START Available data
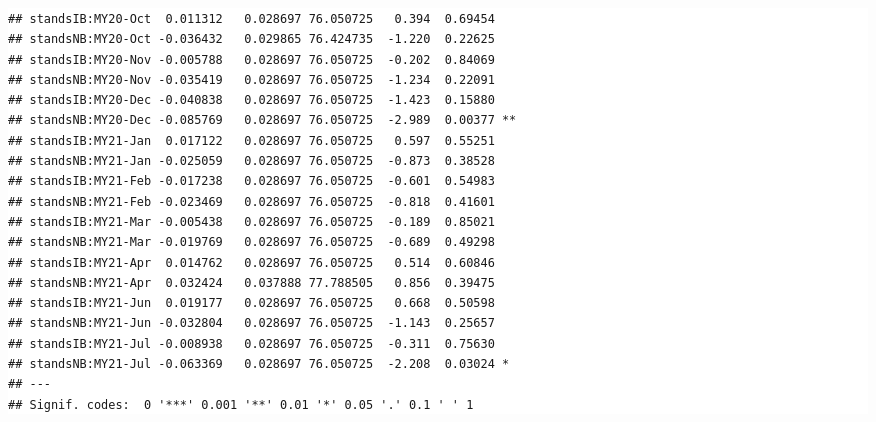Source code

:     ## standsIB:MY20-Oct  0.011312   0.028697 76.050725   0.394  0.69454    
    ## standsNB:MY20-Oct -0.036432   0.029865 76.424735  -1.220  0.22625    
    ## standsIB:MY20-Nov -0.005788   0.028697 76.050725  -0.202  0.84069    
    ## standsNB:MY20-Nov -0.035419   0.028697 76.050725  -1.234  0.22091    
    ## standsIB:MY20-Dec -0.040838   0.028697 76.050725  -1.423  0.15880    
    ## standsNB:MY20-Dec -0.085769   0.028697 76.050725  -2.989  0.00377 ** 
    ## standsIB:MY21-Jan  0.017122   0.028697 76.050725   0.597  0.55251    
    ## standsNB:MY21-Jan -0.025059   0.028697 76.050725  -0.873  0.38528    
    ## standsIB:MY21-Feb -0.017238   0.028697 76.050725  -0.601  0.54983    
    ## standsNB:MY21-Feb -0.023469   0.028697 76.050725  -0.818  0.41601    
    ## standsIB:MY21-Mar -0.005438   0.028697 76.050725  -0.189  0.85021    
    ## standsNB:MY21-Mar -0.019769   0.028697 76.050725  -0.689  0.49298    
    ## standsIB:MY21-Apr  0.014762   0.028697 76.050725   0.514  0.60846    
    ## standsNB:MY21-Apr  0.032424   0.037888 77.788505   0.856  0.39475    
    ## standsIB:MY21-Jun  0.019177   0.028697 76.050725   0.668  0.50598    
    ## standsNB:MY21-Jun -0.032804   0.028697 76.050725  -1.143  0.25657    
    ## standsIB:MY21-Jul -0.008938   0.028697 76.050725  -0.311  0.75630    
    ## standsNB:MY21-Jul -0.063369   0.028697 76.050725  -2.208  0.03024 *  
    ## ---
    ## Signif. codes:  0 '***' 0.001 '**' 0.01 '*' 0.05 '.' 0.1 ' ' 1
END Available data
Extract every line in the data that contains the string "standsNB". Case counts.

    ## standsNB:MY20-Oct -0.036432   0.029865 76.424735  -1.220  0.22625    
    ## standsNB:MY20-Nov -0.035419   0.028697 76.050725  -1.234  0.22091    
    ## standsNB:MY20-Dec -0.085769   0.028697 76.050725  -2.989  0.00377 ** 
    ## standsNB:MY21-Jan -0.025059   0.028697 76.050725  -0.873  0.38528    
    ## standsNB:MY21-Feb -0.023469   0.028697 76.050725  -0.818  0.41601    
    ## standsNB:MY21-Mar -0.019769   0.028697 76.050725  -0.689  0.49298    
    ## standsNB:MY21-Apr  0.032424   0.037888 77.788505   0.856  0.39475    
    ## standsNB:MY21-Jun -0.032804   0.028697 76.050725  -1.143  0.25657    
    ## standsNB:MY21-Jul -0.063369   0.028697 76.050725  -2.208  0.03024 *  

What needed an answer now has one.